I wrote a simple web application that has a similar URL structure (sequentialfindapig.php?id=X) where "id" is our variable and "1" is its value. Click the link and it will access the famous pig database and return Snowball's name. Count up from 1, change the value and see what other pigs you can find. If you sequentially try all "Unique ID" values from 1 through 5, you will have accessed all of the data in our famous pig database.
That may be no problem for the famous pig database, but allowing the public to access a company's data by simply counting can have disastrous consequences. In the wake of the Jan. 6, 2021, Capitol attack, hackers discovered that the social media app Parler sequentially numbered its posts. Exploiting that vulnerability, those hackers sequentially accessed and downloaded a copy of each and every Parler post ever submitted, consisting of 56 terabytes of data that included geocached photos and videos. Effectively, the hackers had made a copy of an entire social media platform as it existed just after many of its users posted allegedly incriminating information.
This type of attack can also enable screen scraping. In the famous pigs example, loading five sequential pages would allow someone to copy the entire database. In a more problematic example, if a site publishes original poetry on sequentially numbered pages, then a screen scraping application can flip through them and copy each work. With all poems in hand, the hacker could republish the works elsewhere. Copying and republishing the expressive poetic works would constitute copyright infringement. See 17 U.S.C. §§ 106, 501. If screen scraping accesses unauthorized digital spaces, then the activity can also run afoul of the Computer Fraud and Abuse Act. See 18 U.S.C. § 1030.
Solving the Sequential Numbering Problem
Software developers avoid the sequential numbering problem in several ways. First, they can simply avoid counting sequentially and force hackers to waste endless time looking for "Pig No. 4." The Universal Unique Identifier (UUID) specification describes a 128-bit ID that is statistically unique, meaning it is very unlikely to be duplicated. You would need to generate 2.71 quintillion UUIDs before there would be a 50 percent chance that two are the same. (Note: This is the same probability exercise as the Birthday Paradox, which proves that there is a roughly 50 percent likelihood that 2 of 23 randomly selected people share the same birthdate.) Twitter has developed its own in-house unique ID generator called Snowflake that generates nonconsecutive unique identifiers for each tweet, direct message, user, etc.
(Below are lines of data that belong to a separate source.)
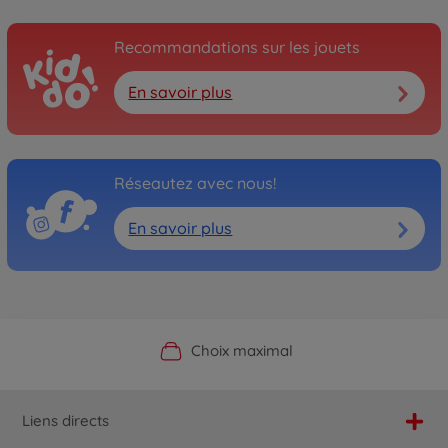
Recommandations sur les jouets
En savoir plus
Réseautez avec nous!
En savoir plus
Boutique officielle du fabricant
Service personnalisé
Livraison rapide
Choix maximal
Liens directs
To demonstrate how nonsequential numbers can protect data, I built a modified version of the famous pig web application that uses UUIDs (UUIDfindapig.php?id=X). (If you can guess the ID for "Napoleon," then please email me because you have conquered statistics.)
Second, software developers can avoid exposing data via web applications that they do not want scraped and copied. If that data needs to be exposed to the public, consider a rate controller that slows access for heavy users (who might be scraping) or detection methods to identify and block scrapers.
Lawyers can protect against screen scraping by prohibiting it within their client site's terms of use. This makes the scraping act expressly prohibited by the site and removes all doubt as to whether the information on the website is fair game for scraping and copying. An example:
Users shall not seek to obtain access to any services, website content, materials, accounts, or information through scraping, hacking, data harvesting, data mining, or through other means not intentionally made available to you through the platform.
The content of this article is intended to provide a general guide to the subject matter. Specialist advice should be sought about your specific circumstances.